● **WHAT YOU ARE ASKED TO DO**
Copy word for word the lines of the records, from the start through the line containing "or three pairs of lateral le".
----- DATASET RECORDS
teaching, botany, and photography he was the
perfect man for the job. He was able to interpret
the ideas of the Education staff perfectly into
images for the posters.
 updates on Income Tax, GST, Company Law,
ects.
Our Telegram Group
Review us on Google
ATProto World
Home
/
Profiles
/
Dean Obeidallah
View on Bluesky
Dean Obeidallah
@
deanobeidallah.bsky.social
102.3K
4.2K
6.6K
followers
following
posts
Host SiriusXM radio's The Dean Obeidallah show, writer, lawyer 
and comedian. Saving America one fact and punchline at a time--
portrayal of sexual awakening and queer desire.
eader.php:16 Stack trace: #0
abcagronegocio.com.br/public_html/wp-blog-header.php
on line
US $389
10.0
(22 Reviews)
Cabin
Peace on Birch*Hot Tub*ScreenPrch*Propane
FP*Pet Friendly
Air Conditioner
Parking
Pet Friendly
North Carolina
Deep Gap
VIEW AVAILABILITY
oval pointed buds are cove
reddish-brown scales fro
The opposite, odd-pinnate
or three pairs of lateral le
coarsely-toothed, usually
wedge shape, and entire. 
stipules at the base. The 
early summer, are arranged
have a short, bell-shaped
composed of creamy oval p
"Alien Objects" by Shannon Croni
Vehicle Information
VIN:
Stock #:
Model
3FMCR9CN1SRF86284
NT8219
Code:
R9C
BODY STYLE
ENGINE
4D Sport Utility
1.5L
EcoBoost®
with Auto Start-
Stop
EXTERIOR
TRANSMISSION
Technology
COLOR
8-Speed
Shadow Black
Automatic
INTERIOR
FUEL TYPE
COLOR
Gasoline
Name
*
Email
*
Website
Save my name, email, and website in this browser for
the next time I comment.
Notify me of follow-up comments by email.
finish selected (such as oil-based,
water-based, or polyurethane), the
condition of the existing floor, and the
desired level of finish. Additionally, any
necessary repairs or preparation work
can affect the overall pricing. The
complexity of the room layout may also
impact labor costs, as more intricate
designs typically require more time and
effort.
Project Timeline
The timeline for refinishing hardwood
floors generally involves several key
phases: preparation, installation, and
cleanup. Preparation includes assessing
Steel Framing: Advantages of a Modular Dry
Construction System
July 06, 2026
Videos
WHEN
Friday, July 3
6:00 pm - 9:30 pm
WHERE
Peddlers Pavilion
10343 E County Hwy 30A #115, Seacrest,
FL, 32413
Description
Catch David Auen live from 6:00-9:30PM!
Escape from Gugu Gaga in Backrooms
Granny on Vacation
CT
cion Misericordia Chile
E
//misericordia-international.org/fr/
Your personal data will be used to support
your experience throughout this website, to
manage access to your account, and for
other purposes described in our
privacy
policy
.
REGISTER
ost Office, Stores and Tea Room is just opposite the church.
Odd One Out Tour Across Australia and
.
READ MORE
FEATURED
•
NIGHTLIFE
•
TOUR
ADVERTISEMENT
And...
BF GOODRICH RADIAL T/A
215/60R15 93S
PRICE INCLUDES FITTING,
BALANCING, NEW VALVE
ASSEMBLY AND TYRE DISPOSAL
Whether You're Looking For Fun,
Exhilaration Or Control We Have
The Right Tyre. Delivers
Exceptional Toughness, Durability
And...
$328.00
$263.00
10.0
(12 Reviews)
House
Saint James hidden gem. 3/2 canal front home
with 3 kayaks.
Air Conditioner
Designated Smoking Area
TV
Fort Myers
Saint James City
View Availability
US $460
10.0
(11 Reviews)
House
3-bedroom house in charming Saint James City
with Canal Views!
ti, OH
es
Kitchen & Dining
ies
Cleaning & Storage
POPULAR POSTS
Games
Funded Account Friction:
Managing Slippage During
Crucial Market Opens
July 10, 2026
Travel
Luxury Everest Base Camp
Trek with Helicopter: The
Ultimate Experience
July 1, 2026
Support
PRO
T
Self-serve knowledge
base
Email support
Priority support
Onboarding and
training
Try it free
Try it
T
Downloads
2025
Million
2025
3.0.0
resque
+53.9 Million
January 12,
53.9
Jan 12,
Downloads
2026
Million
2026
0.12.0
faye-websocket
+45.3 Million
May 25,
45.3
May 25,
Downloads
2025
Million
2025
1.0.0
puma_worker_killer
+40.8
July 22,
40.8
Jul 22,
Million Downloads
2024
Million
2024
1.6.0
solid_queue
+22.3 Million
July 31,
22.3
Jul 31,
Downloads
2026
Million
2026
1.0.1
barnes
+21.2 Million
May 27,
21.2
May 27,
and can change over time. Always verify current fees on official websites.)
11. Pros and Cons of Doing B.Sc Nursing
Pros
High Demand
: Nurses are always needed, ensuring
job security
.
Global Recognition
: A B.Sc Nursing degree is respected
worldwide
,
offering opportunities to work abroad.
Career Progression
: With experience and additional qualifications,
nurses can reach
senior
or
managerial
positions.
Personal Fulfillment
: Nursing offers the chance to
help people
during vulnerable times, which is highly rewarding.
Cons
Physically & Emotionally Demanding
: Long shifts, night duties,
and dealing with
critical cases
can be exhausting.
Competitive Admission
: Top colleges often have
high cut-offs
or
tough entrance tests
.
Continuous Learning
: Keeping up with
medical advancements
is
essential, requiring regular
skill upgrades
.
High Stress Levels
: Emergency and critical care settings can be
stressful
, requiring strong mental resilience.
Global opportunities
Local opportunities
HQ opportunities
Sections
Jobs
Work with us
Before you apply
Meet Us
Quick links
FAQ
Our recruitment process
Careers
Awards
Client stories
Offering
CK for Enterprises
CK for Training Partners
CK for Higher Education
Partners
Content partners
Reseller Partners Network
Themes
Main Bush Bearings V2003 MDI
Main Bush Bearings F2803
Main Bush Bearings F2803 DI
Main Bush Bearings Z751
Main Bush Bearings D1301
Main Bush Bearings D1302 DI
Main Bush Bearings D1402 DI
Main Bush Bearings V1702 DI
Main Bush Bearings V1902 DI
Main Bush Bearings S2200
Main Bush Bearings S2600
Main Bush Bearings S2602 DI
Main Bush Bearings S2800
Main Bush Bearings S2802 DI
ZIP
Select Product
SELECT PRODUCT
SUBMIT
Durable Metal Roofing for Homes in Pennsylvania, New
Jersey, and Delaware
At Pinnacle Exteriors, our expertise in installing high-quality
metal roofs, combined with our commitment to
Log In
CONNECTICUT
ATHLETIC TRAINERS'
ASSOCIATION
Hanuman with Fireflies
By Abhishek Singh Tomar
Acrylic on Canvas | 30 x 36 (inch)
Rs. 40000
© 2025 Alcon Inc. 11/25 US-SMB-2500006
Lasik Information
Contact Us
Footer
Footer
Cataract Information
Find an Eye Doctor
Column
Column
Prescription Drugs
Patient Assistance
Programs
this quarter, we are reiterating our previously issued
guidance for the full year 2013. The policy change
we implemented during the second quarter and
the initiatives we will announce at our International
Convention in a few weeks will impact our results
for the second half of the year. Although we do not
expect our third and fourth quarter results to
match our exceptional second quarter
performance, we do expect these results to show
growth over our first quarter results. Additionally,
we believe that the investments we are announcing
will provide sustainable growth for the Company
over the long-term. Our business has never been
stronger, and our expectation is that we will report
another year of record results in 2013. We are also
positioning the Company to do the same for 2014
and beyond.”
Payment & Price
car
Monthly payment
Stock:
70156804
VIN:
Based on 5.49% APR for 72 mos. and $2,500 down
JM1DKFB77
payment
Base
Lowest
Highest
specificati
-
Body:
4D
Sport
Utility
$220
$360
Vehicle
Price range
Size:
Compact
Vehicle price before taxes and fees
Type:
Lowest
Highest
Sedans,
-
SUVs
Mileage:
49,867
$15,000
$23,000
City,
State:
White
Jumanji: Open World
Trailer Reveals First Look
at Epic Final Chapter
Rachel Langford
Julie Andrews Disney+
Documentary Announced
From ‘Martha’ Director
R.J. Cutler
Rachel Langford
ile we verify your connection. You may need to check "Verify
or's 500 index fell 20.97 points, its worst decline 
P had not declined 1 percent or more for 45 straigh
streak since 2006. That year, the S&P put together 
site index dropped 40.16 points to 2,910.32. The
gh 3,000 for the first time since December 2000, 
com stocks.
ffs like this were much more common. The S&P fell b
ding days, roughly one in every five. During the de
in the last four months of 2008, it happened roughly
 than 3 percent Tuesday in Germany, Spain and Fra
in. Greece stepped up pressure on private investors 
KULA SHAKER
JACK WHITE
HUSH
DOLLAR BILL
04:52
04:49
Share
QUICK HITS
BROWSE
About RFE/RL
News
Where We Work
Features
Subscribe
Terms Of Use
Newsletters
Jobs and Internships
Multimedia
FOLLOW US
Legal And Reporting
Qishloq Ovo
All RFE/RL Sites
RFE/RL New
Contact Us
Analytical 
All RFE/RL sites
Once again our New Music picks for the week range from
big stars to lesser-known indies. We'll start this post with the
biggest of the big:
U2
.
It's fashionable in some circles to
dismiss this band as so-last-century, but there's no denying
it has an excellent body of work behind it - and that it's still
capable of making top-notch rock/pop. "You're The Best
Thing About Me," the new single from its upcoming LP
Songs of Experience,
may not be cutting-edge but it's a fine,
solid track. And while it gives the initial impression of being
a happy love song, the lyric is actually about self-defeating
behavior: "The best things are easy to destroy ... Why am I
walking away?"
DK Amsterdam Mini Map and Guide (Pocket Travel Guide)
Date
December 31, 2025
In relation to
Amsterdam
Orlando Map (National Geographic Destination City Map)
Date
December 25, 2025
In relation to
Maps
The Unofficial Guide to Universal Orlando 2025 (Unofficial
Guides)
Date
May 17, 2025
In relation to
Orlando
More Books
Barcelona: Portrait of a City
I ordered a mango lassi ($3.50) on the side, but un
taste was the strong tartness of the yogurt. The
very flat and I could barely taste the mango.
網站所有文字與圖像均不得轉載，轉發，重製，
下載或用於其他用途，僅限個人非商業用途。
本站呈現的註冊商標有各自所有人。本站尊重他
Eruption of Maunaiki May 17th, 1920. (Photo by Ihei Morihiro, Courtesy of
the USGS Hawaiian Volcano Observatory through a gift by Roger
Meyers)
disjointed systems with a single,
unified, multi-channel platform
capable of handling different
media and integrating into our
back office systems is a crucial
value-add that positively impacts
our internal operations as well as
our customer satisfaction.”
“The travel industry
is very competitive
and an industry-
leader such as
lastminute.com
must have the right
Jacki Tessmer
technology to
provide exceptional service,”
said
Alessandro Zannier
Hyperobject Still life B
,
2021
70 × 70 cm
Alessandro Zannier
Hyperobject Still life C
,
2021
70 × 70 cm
----------
● **COMPLETED EXERCISE**
teaching, botany, and photography he was the
perfect man for the job. He was able to interpret
the ideas of the Education staff perfectly into
images for the posters.
 updates on Income Tax, GST, Company Law,
ects.
Our Telegram Group
Review us on Google
ATProto World
Home
/
Profiles
/
Dean Obeidallah
View on Bluesky
Dean Obeidallah
@
deanobeidallah.bsky.social
102.3K
4.2K
6.6K
followers
following
posts
Host SiriusXM radio's The Dean Obeidallah show, writer, lawyer 
and comedian. Saving America one fact and punchline at a time--
portrayal of sexual awakening and queer desire.
eader.php:16 Stack trace: #0
abcagronegocio.com.br/public_html/wp-blog-header.php
on line
US $389
10.0
(22 Reviews)
Cabin
Peace on Birch*Hot Tub*ScreenPrch*Propane
FP*Pet Friendly
Air Conditioner
Parking
Pet Friendly
North Carolina
Deep Gap
VIEW AVAILABILITY
oval pointed buds are cove
reddish-brown scales fro
The opposite, odd-pinnate
or three pairs of lateral le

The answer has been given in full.